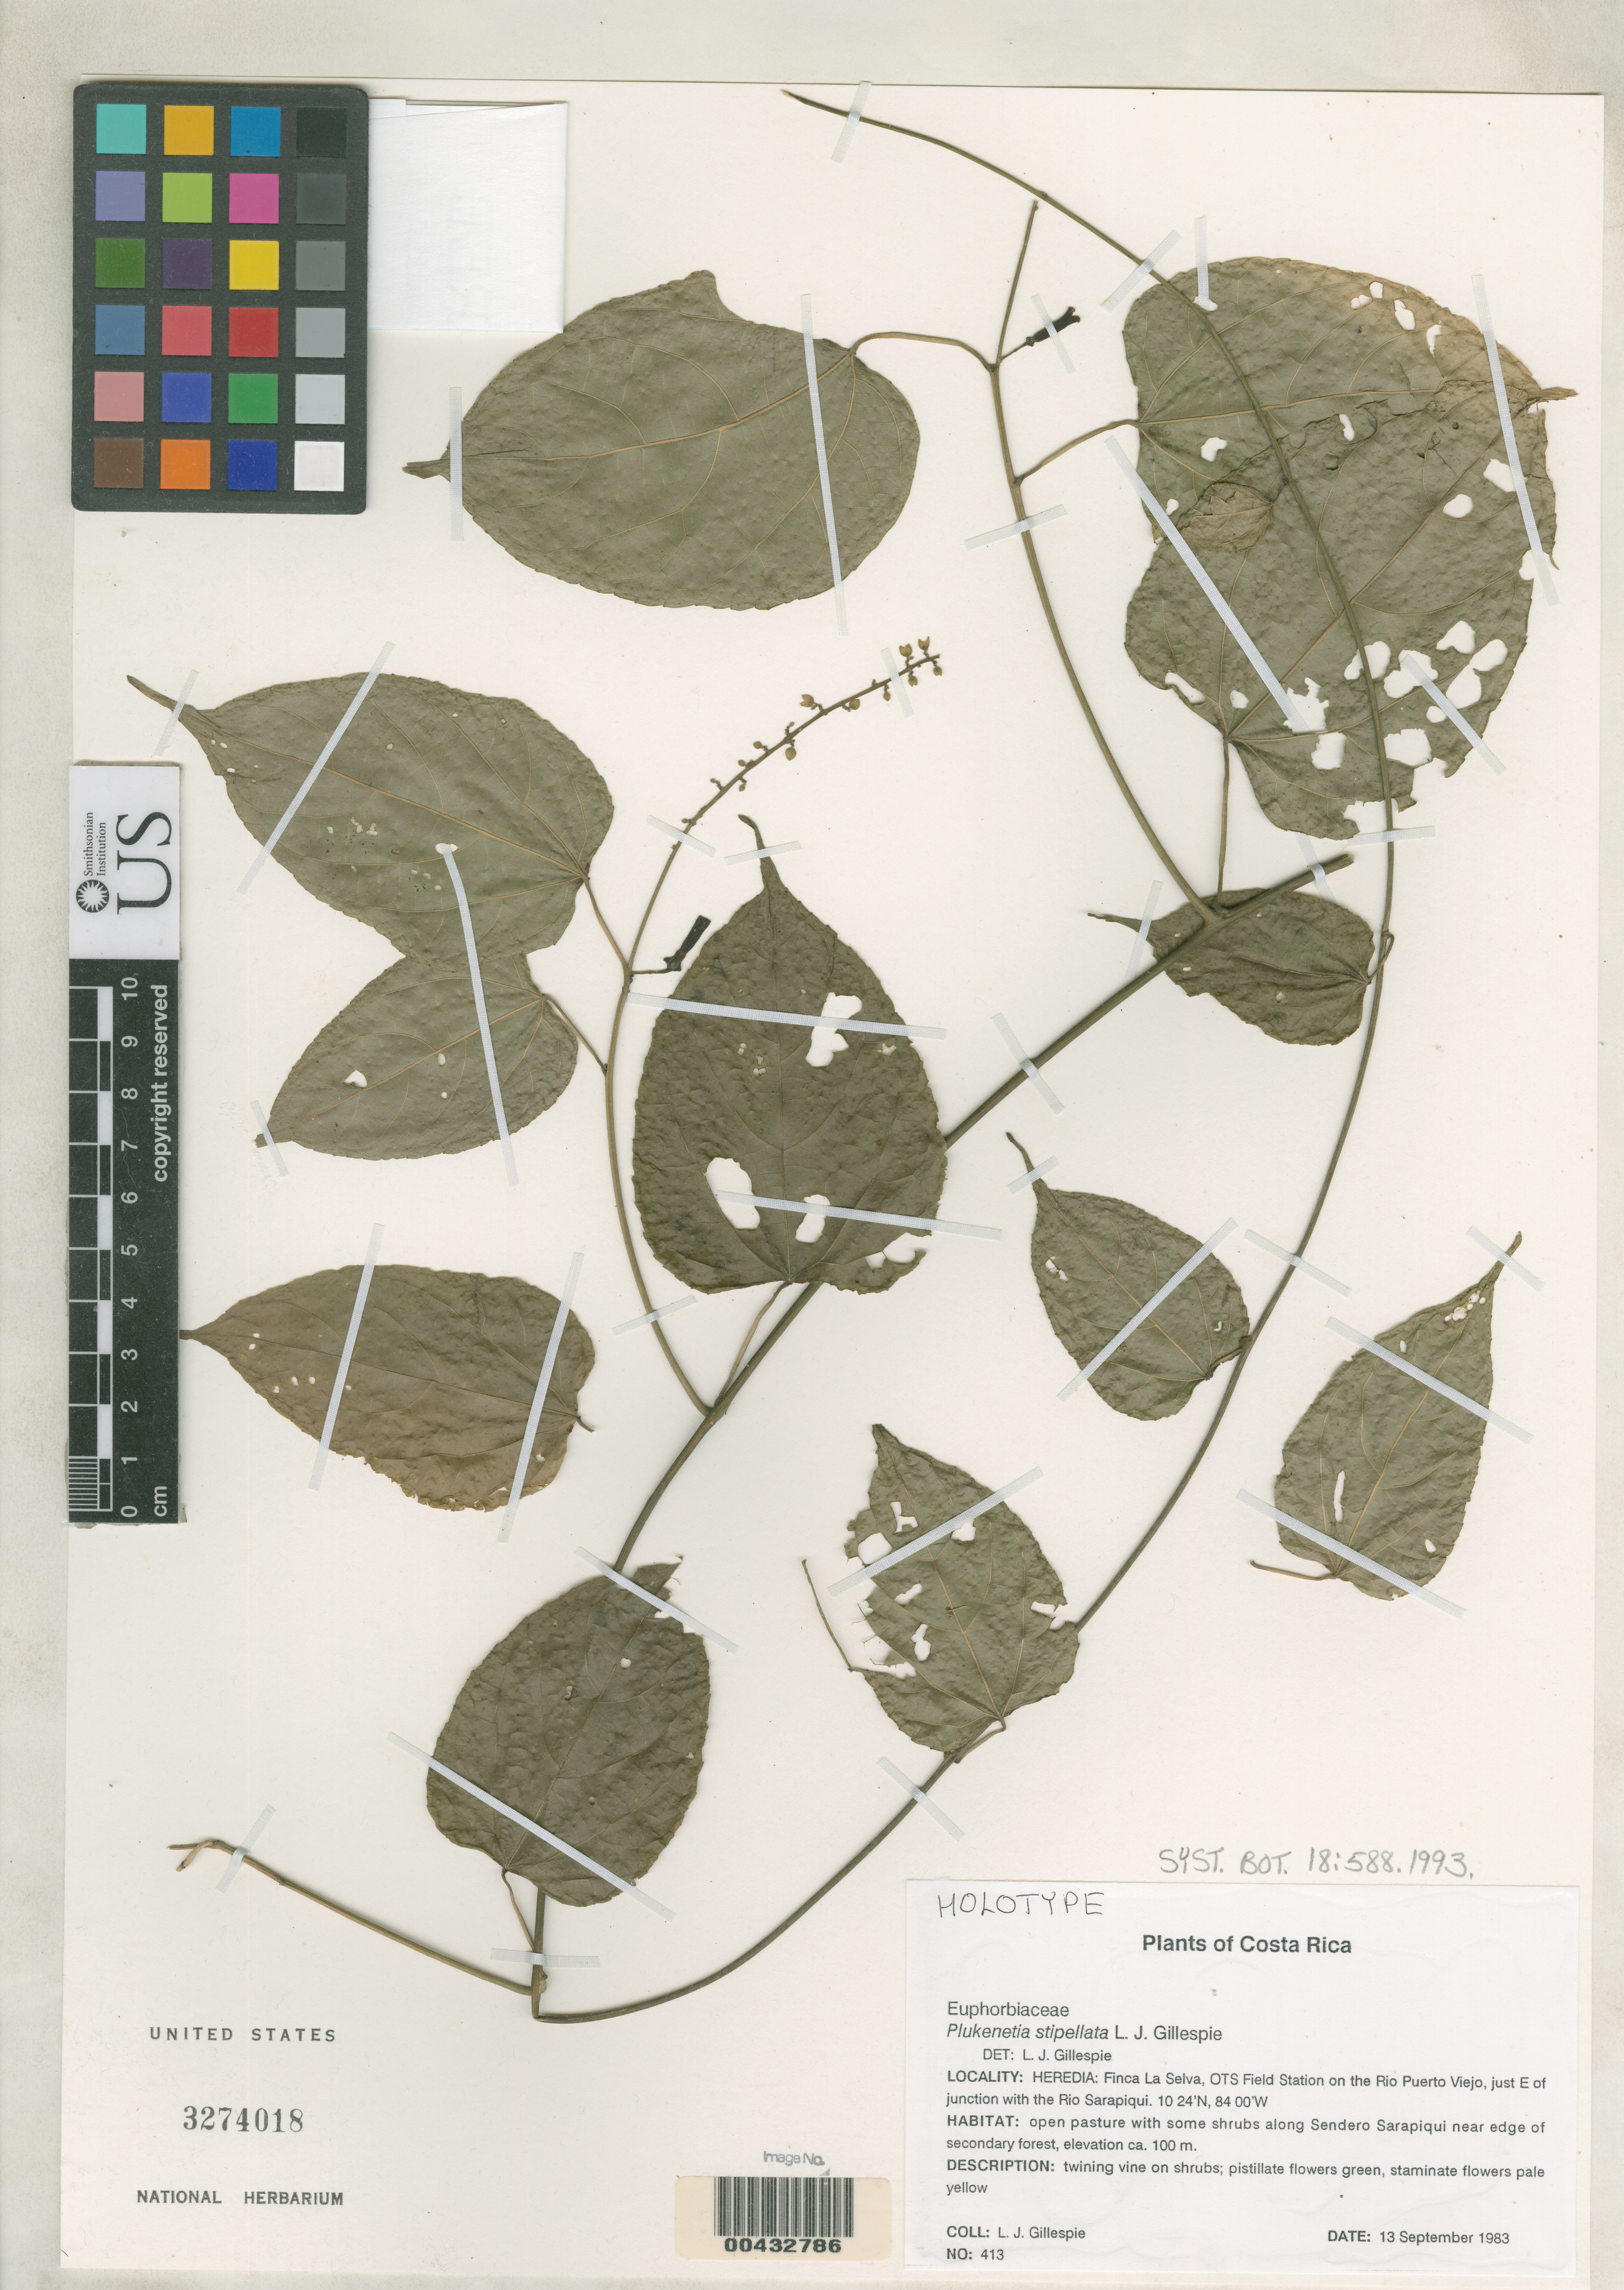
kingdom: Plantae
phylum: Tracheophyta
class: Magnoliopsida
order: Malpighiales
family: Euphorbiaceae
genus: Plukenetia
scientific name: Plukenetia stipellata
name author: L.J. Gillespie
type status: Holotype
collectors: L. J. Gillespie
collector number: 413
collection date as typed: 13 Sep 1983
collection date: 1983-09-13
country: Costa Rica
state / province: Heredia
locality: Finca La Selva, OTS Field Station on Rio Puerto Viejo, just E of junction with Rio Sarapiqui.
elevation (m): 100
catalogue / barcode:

▶ _Task details_: Copy these rows verbatim, starting at the line that contains "phylum: Tracheophyta" and ending after the line that contains "collection date as typed: 13 Sep 1983".

▶ _Exercise answer_:
phylum: Tracheophyta
class: Magnoliopsida
order: Malpighiales
family: Euphorbiaceae
genus: Plukenetia
scientific name: Plukenetia stipellata
name author: L.J. Gillespie
type status: Holotype
collectors: L. J. Gillespie
collector number: 413
collection date as typed: 13 Sep 1983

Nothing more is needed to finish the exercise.